By Motion Physical Therapist: Dr. Michelle Steege PT, DPT
Exercising in the summer can mean putting up with hot and humid weather, especially when you reside in the Midwest. This can impact your success and put you at risk for heat related illness. There are a number of factors that affect exhaustion during exercise in the heat including duration and intensity of exercise, an individual’s acclimation, physical conditioning, hydration status, personal factors (health history, medications, recent illness), supplements, and sleep (Armstrong, Casa and Millard-Stafford). Energy is also depleted faster in hotter conditions (Armstrong, Casa and Millard-Stafford).
Exertional hyperthermia occurs at an internal temperature of 104° F. This can occur when muscle generated heat accumulates faster than heat dissipated through sweating and skin blood flow (Armstrong, Casa and Millard-Stafford). As internal temperature rises, skin blood flow is in competition with the metabolic demands of active muscle (Gonzalez-Alonso, Crandall and Johnson). Initially muscle blood flow is not impaired, but skin blood flow is affected which increases internal body temperature (Gonzalez-Alonso, Crandall and Johnson). It’s a vicious cycle!

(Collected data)
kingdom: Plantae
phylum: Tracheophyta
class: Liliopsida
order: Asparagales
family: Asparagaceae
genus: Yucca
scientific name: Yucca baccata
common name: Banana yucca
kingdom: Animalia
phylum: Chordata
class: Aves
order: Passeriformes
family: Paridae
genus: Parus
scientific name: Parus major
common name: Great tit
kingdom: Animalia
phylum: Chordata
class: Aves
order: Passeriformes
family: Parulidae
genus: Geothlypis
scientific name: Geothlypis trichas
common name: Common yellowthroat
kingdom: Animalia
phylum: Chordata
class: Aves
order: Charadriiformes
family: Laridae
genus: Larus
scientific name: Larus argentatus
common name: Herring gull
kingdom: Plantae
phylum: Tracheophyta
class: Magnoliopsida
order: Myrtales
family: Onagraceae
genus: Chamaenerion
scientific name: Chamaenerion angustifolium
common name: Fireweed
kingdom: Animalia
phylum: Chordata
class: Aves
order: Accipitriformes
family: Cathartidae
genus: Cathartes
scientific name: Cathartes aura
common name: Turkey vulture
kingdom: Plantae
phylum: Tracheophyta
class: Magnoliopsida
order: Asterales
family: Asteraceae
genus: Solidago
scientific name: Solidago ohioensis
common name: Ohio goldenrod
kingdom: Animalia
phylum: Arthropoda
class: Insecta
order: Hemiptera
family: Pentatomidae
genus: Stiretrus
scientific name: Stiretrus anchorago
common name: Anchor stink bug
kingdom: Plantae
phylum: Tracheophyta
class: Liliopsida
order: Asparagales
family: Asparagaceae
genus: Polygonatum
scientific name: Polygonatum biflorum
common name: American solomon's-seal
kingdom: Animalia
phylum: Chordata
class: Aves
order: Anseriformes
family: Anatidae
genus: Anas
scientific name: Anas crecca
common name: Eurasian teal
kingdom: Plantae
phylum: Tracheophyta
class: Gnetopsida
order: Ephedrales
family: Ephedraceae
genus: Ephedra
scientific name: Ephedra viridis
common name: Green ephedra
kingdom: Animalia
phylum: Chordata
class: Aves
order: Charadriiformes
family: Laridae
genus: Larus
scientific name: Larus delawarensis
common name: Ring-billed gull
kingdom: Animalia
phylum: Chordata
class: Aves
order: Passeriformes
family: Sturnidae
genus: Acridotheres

List of tasks
• A. In the article on exercising in the heat, at what internal temperature does exertional hyperthermia occur?
• B. List every author surname cited in the parenthetical references of the article on exercising in the heat.
• C. Continue the article on exercising in the heat from where it stops.

Outputs for the tasks
• A. 104° F

• B. Armstrong, Casa, Millard-Stafford, Gonzalez-Alonso, Crandall, Johnson

• C.
Sweating is an important part of thermoregulation and the primary mechanism of heat dissipation (Thein), but too much sweating can have negative effects on the body. “Excessive sweating also results in salt loss, which has been implicated in exercise associated muscle cramps” (Armstrong, Casa and Millard-Stafford). “If fluids lost through sweating are not replaced, the ensuing dehydration brings into play further problems of cardiovascular control”, leading to decreased muscle and skin perfusion (Gonzalez-Alonso, Crandall and Johnson).
While there are risks associated with exercising in the heat, it can be done with caution! Slow acclimatization is the best option for exercising in heat. “Acclimatization requires gradually increasing the duration and intensity of exercise during the initial 10-14 days of heat exposure, although maximal protection may take up to 12 weeks” (Armstrong, Casa and Millard-Stafford). Hydration is also very important. In addition to water, electrolytes need to be consumed to offset sweat-sodium loss. Weighing oneself before and after a run or activity can provide information on the amount of sweat loss and help to determine the amount of fluids needed for recovery over the rest of the day or prior to your next training session. 16-20 oz of fluids should be consumed per pound of body weight lost (Bergeron).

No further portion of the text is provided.